WHAT YOU ARE ASKED TO DO:
Continue the article below on the pollution of Dhaka's rivers, picking up after its final sentence.

SUPPLIED TEXT:
%%
Dhaka’s dying rivers threaten residents

Severe pollution is rendering the rivers around the capital, Dhaka, biologically dead, with specialists warning the situation is beyond rescuing.



“The rivers around Dhaka have too little oxygen for the survival of aquatic life,” Umme Kulsum Navera, assistant professor of Water Resource Engineering (WRE) of Bangladesh University of Engineering and Technology, told IRIN.



“The water is especially toxic during the dry seasons,” he said.



While oxygen levels increase during the monsoons, they are still too low for a healthy, thriving aquatic environment.



According to research conducted by the WRE, some invertebrates and small organisms come to life in these rivers when water-flow increases at this time. But in the dry season, these life forms completely disappear in the four major rivers that encircle the city, including the Buriganga, Shitalakhya, Turag and Balu.



According to the Bangladesh Inland Water Transport Authorities (BIWTA), an average 300,000 people use the Sadarghat terminal on the Buriganga, one of the largest river ports in the world, each day.




Photo: Manoocher Deghati/IRIN
Canoes act as taxis to ferry people across the polluted Buriganga River

Health hazard



In past decades, the changing nature of the river has forced many – particularly fishermen - to switch livelihoods as the Buriganga no longer holds any fish.



“From November through May, what flows through the river is anything but water, only a thick, stinky, black liquid. I haven’t seen a fish or aquatic growth in the river in the past 20 years or so. In our childhood we saw hundreds of fishermen catching fish and dolphins playing around in the Buriganga,” Sheikh Abdur Rahim, 55, a local fruit trader and long-time resident of the Sadarghat area said, a fact echoed by other residents.
%%
PROVIDED DATA:
%%
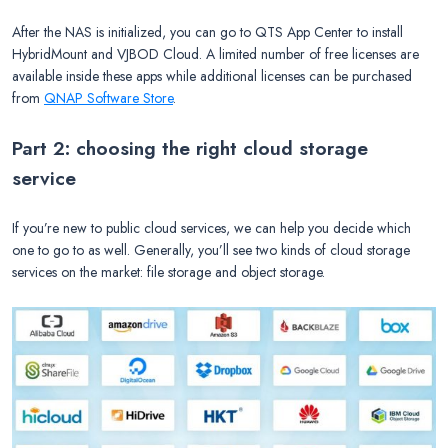
After the NAS is initialized, you can go to QTS App Center to install
HybridMount and VJBOD Cloud. A limited number of free licenses are
available inside these apps while additional licenses can be purchased
from
QNAP Software Store
.
Part 2: choosing the right cloud storage
service
If you’re new to public cloud services, we can help you decide which
one to go to as well. Generally, you’ll see two kinds of cloud storage
services on the market: file storage and object storage.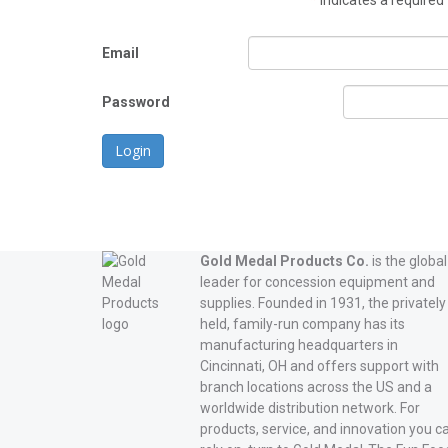
*
indicates a required 
Email
Password
Login
Gold Medal Products Co.
is the global
leader for concession equipment and
supplies. Founded in 1931, the privately
held, family-run company has its
manufacturing headquarters in
Cincinnati, OH and offers support with
branch locations across the US and a
worldwide distribution network. For
products, service, and innovation you c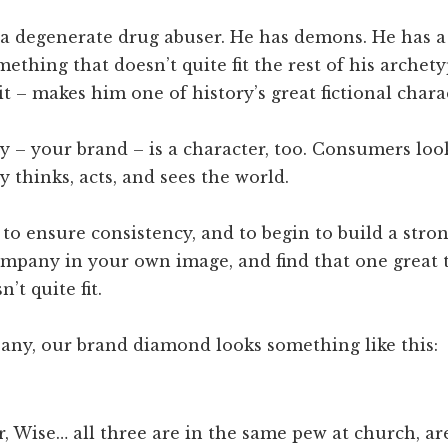
 a degenerate drug abuser. He has demons. He has a 
omething that doesn’t quite fit the rest of his archet
 it – makes him one of history’s great fictional chara
 – your brand – is a character, too. Consumers loo
thinks, acts, and sees the world.
to ensure consistency, and to begin to build a stron
ompany in your own image, and find that one great 
’t quite fit.
any, our brand diamond looks something like this:
r, Wise… all three are in the same pew at church, ar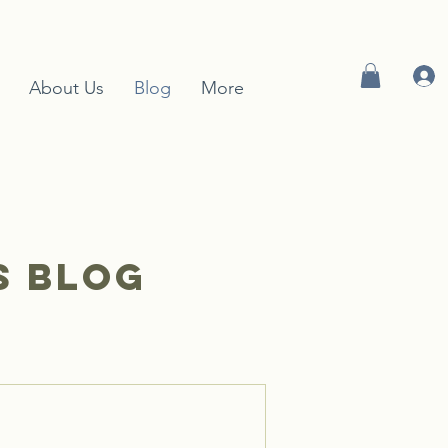
About Us
Blog
More
S blog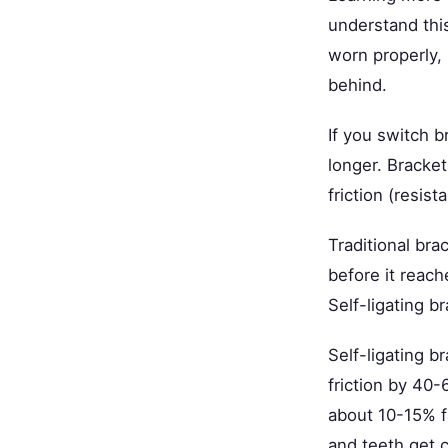
understand this
worn properly,
behind.
If you switch b
longer. Bracket
friction (resis
Traditional bra
before it reach
Self-ligating b
Self-ligating b
friction by 40
about 10-15% fa
and teeth get cl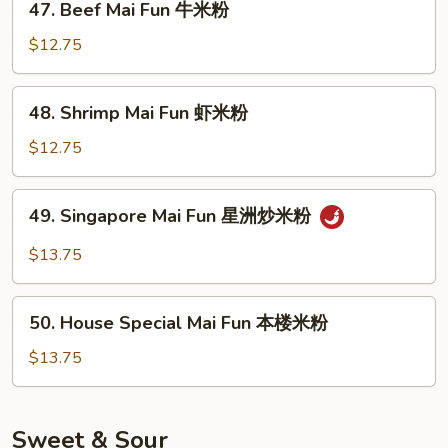
47. Beef Mai Fun 牛米粉
米
Beef
粉
Mai
$12.75
Fun
牛
48.
48. Shrimp Mai Fun 虾米粉
米
Shrimp
粉
Mai
$12.75
Fun
虾
49.
49. Singapore Mai Fun 星洲炒米粉
米
Singapore
粉
Mai
$13.75
Fun
星
50.
洲
50. House Special Mai Fun 本楼米粉
House
炒
Special
$13.75
米
Mai
粉
Fun
本
Sweet & Sour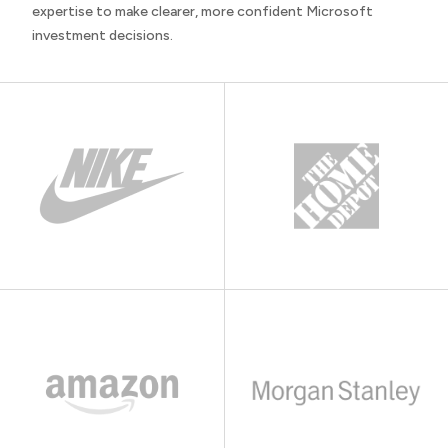
expertise to make clearer, more confident Microsoft
investment decisions.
%%
RESULT OF THIS TASK:
Even the slightest physical contact with the water, which could be described as nothing more than raw sewage, is potentially hazardous, say health experts.



“Most of the boatmen around the Buriganga have several types of skin disease. The poisonous water is responsible as there are major toxic elements in the water, from irritants to carcinogens,” Abdal Miah, a dermatologist in Dhaka, told IRIN.



Meanwhile, the Shitalakhya, another major river that flows along the eastern part of the city, has become so polluted that its foul stench can be smelled half a kilometre away.




Photo: Manoocher Deghati/IRIN
A woman washes her clothes in the Buriganga - one of the most polluted rivers in Dhaka

Dumping



Industrial dumping is primarily responsible for the Buriganga’s state. According to the UN Environment Programme (UNEP), the tanneries around the Buriganga are the leading culprits. [see: www.rrcap.unep.org]



Despite a 1995 Environment Conservation Act, stipulating that all industrial units must have proper treatment plants to get clearance from the Department of Environment (DoE) and hence supplies of gas and electricity, the reality is quite different.



According to the Institute for Environment and Development Studies (IEDS), a leading local environmental NGO, thousands of small and medium factories dump industrial effluent directly into the rivers.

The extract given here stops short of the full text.